There is a second marriage that would be useful, and that is the marriage of people and professionals. Again I do not mean to abandon the obvious differences that might exist between many millions of people on either side of that line (and the very many who stand with one foot on either side of that line). Self-identification as a person with a disability or in whatever group is useful, remains an essential first step toward claiming our rights. However, there are several reasons why a marriage between such diverse groups, might be advantageous.
First, there is the obvious political issue; for there is currently no assurance that there will be any professional services, of funding for personal assistance or for personal budgets. In England ‘adult social care’ has been cut by 30% in just four years – there is little point debating the niceties of the organisation of ‘adult social care’ or ‘personalisation’ when the whole edifice is crumbling around us.
Second, there is the call from many – both people and professionals – to drop many of the professional barriers, bureaucratic systems and undue regulations that make it more difficult for everyone to lead the best lives they can. These intrusive and ineffective controls have grown progressively over the years as trust between the front-line, management and politicians has declined.
The welfare state has become bureaucratic welfare. This situation will only be reversed when people with disabilities, families and professionals – together – start to insist upon and demonstrate the value of low-bureaucracy solutions.
Third, there is the fact that the capacity to collaborate collectively, across the professional boundary, will unleash some of the greatest innovations, support and community change. I see this in all of the best social innovations today – they are all the combination of a little money, a few employees, and a great release of creative action – rooted in community action.

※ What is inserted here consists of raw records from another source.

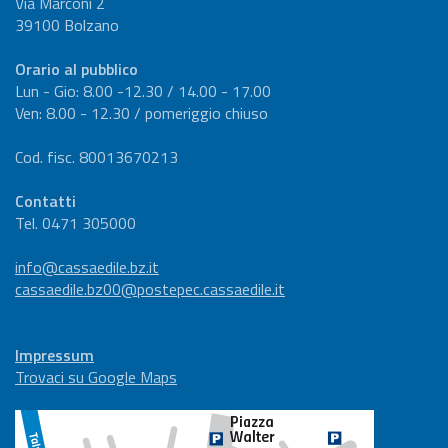
Via Marconi 2
39100 Bolzano
Orario al pubblico
Lun - Gio: 8.00 -12.30 / 14.00 - 17.00
Ven: 8.00 - 12.30 / pomeriggio chiuso
Cod. fisc. 80013670213
Contatti
Tel. 0471 305000
info@cassaedile.bz.it
cassaedile.bz00@postepec.cassaedile.it
Impressum
Trovaci su Google Maps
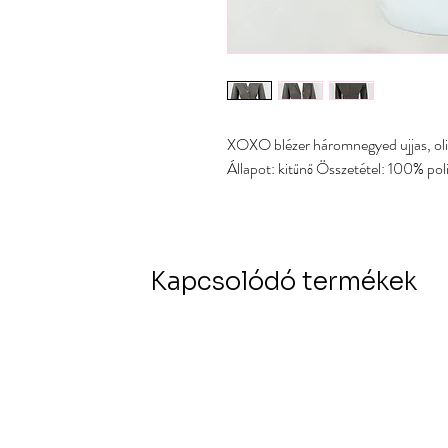
XOXO blézer háromnegyed ujjas, oli
Állapot: kitűnő Összetétel: 100% pol
Kapcsolódó termékek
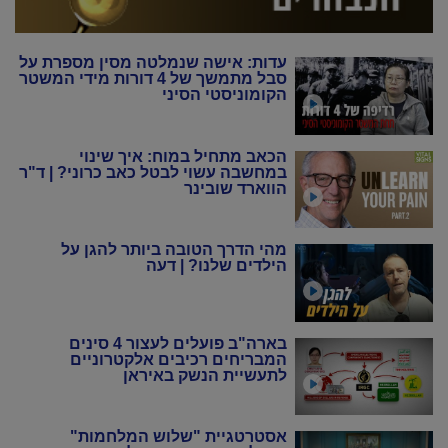
עדות: אישה שנמלטה מסין מספרת על
סבל מתמשך של 4 דורות מידי המשטר
הקומוניסטי הסיני
הכאב מתחיל במוח: איך שינוי
במחשבה עשוי לבטל כאב כרוני? | ד"ר
הווארד שובינר
מהי הדרך הטובה ביותר להגן על
הילדים שלנו? | דעה
בארה"ב פועלים לעצור 4 סינים
המבריחים רכיבים אלקטרוניים
לתעשיית הנשק באיראן
אסטרטגיית "שלוש המלחמות"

The challenges of these marriages – of ideas and of people – are tremendous. They mean overcoming decades of mutual suspicion and misunderstanding. It means being able to think about problems from multiple perspectives. It means including others who might seem ‘too different’ to be included. But the risk of not achieving such a marriage is even greater.
Today, at the end of the conference, SCIF launched their next collaborative project – the Sherpas Union. This project will attempt to build an international movement of all those endeavouring to improve lives, for themselves, and for others. Perhaps it could be one means to promote the courtship between these different groups and these different ideas. It’s too early to predict, but I for one will try to do all I can to help out, and I have already applied to join.